Screening is the right job for machines. Final conviction is not. AI excels at narrowing a universe of 10,000 securities to 200 worth human attention. It struggles with the final step: which of those 200 to actually buy, at what size, with what conviction, in the context of an existing portfolio and a set of risk constraints the model does not fully understand. The best implementations treat AI as a filter and a research accelerator, not as the decision-maker. Conflating the two is where funds get into serious trouble.
When This Changes
AI-native funds will eventually deliver returns that justify the original thesis. But not through the mechanism the pitch assumed.
The first enabler is proprietary data infrastructure — not data subscriptions, which any fund can buy. Actual proprietary pipelines: relationships with data generators who will not sell to aggregators, internal systems that capture behavioural or operational information that nobody else sees, novel instruments for measuring economic activity in real time. Combined with deep domain expertise about which signals matter and which are noise, and a research culture rigorous enough to distinguish between the two. This combination has always been rare. AI does not change its rarity. It changes the speed at which it can be deployed once it exists.
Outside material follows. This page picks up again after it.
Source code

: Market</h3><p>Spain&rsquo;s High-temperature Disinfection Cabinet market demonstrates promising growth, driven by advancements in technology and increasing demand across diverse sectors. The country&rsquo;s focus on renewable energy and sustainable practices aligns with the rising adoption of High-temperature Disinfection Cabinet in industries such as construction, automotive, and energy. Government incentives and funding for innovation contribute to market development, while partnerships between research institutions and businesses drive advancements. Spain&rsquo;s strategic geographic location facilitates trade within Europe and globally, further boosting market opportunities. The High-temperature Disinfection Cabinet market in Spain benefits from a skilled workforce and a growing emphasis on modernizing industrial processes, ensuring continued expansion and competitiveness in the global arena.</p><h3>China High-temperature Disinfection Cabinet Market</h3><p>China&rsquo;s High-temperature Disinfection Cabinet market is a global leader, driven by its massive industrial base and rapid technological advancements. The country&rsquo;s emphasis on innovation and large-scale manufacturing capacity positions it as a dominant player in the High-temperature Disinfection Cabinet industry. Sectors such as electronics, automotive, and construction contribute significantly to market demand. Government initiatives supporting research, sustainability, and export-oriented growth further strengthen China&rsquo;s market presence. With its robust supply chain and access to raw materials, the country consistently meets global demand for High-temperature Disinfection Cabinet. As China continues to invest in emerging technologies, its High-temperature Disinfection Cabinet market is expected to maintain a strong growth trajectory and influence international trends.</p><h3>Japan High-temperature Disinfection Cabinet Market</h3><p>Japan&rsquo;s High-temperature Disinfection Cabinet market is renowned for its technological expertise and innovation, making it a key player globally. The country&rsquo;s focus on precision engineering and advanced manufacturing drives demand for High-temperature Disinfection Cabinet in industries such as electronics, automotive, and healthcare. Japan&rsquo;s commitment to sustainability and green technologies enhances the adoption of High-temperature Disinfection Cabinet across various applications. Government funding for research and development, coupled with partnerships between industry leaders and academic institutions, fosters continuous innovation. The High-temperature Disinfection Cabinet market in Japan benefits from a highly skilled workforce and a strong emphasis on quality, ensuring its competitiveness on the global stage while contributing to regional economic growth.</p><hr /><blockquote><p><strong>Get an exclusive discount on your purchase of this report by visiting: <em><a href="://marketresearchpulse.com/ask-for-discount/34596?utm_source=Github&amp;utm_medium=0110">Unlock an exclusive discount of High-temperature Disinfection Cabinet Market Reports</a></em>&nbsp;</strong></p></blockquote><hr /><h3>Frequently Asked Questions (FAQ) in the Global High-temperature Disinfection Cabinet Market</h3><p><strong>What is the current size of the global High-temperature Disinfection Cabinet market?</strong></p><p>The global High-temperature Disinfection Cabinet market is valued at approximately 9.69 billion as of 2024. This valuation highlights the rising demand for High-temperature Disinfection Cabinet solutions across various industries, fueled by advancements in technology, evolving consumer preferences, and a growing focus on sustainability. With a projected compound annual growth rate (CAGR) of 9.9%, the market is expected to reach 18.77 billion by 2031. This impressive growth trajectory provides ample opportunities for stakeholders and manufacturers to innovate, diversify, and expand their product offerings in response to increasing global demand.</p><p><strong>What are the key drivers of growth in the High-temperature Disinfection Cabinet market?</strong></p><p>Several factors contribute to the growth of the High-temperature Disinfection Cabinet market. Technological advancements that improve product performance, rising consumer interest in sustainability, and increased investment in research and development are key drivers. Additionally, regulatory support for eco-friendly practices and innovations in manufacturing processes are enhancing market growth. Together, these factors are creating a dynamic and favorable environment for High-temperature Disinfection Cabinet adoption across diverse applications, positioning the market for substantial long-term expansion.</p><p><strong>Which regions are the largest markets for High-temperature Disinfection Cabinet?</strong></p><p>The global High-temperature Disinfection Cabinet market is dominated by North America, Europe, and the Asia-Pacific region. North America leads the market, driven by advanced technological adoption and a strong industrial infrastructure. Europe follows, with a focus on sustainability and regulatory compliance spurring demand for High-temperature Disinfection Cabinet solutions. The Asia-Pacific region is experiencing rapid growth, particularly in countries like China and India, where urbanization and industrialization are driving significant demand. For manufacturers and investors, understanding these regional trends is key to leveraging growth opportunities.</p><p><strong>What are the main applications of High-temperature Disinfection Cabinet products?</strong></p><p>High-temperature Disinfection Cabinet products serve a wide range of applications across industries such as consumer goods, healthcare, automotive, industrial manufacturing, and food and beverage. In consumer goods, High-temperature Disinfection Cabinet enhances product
The second enabler is operational architecture that enables rapid model iteration — the ability to take a hypothesis from idea to live deployment in days, not months; to test with real capital at genuinely minimal scale; to monitor signal decay in real time and cut positions before losses compound. Building that infrastructure properly — model versioning, monitoring, deployment pipelines, retraining frameworks that keep production systems healthy and auditable — is the kind of foundational work that never features in fund marketing materials but determines whether a systematic strategy stays live or silently degrades over eighteen months. For funds that want to move from model-as-research-exercise to model-as-production-system, custom AI and ML development built around the specific signal architecture of the strategy is typically where that transition becomes tractable.
The third enabler — and the most durable — is the hybrid: human judgement fused with machine capability. Not pure AI or pure human, but genuine co-working between the two. AI handles volume, breadth, and speed; portfolio managers handle context, conviction, and risk appetite. The calibration of which decisions belong where is the difficult work, and it requires careful thought about how those two modes interact rather than simply investment in the AI capability itself.
The AI-native funds that survive the next five years will not look like technology companies that trade. They will look like trading companies that happen to be very good at technology. That distinction separates the ones that matter from the ones that are still explaining the backtest.